:: Kaynaktan alıntı ::

Sunday 1 September 2013

Saçı ruhundan, ruhu saçından beslenen kadınlar

Saç deyip geçmemeli... Saç bir kadının ruhunun uzantısı bence.

Öyle "kökü sende", "çok uzamış kezbana dönmüşsün" filan bunlar saçı ruhundan beslenen ya da ruhu saçından beslenenlere söylenecek laflar değil.


Şimdi hazır yazın sonlarına gelmişiz, güneşin, deniz tuzunun kavurduğu saçlar; hem tatlı bir açılma, hem de çalımsı bir yıpranmayı aynı bünyede toplamışken, kuaförler eli makaslı katiller gibi görünüyor. Hairmafia'ya kadar gidemeyince, eski kuaföre uğrasam dedim geçen gün, gittim de, adam yok. Bekle dediler ama kuaför gelene kadar kendimi dışarı zor attım. E mahalle baskısıyla saç kestirmek olmazmış, anladık.

:::
:: Veri kümesi içeriği ::

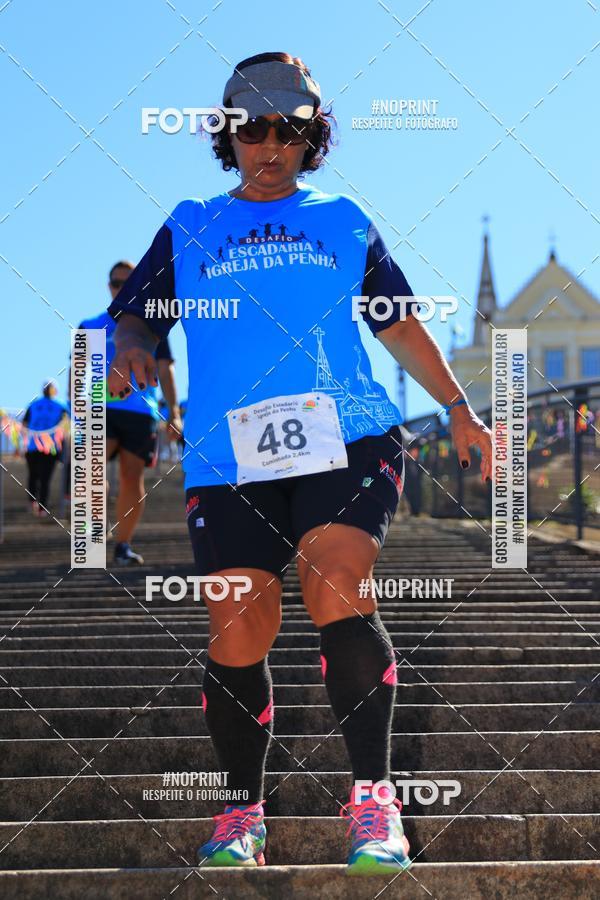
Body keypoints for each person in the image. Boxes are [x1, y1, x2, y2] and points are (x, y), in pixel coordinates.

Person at [107, 51, 492, 874]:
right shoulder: (190, 221)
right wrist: (135, 341)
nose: (269, 144)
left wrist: (460, 407)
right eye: (252, 129)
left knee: (338, 580)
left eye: (289, 129)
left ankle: (373, 801)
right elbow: (136, 314)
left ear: (312, 136)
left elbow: (396, 322)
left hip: (345, 435)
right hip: (228, 454)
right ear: (228, 136)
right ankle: (241, 811)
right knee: (239, 627)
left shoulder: (343, 217)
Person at [76, 260, 181, 564]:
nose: (121, 288)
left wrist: (173, 412)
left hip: (140, 410)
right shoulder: (90, 325)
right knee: (92, 473)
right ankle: (92, 535)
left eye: (127, 282)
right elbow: (77, 371)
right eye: (115, 283)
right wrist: (74, 408)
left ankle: (122, 545)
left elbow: (166, 369)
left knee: (131, 476)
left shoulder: (152, 326)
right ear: (109, 286)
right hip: (100, 405)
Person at [22, 379, 68, 517]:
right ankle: (36, 505)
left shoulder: (36, 405)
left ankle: (38, 506)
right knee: (38, 476)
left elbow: (24, 424)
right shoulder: (59, 406)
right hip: (38, 446)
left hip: (44, 447)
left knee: (40, 477)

:::

Yapılacak iş => Saç üzerine yazıda "Saç deyip geçmemeli..." sözlerinden "kestirmek olmazmış, anladık." sözlerine kadar uzanan bölümü aynen aktarın. Bu kayıtlara gerek yok.

Görevin sonucu =>
Saç deyip geçmemeli... Saç bir kadının ruhunun uzantısı bence.

Öyle "kökü sende", "çok uzamış kezbana dönmüşsün" filan bunlar saçı ruhundan beslenen ya da ruhu saçından beslenenlere söylenecek laflar değil.


Şimdi hazır yazın sonlarına gelmişiz, güneşin, deniz tuzunun kavurduğu saçlar; hem tatlı bir açılma, hem de çalımsı bir yıpranmayı aynı bünyede toplamışken, kuaförler eli makaslı katiller gibi görünüyor. Hairmafia'ya kadar gidemeyince, eski kuaföre uğrasam dedim geçen gün, gittim de, adam yok. Bekle dediler ama kuaför gelene kadar kendimi dışarı zor attım. E mahalle baskısıyla saç kestirmek olmazmış, anladık.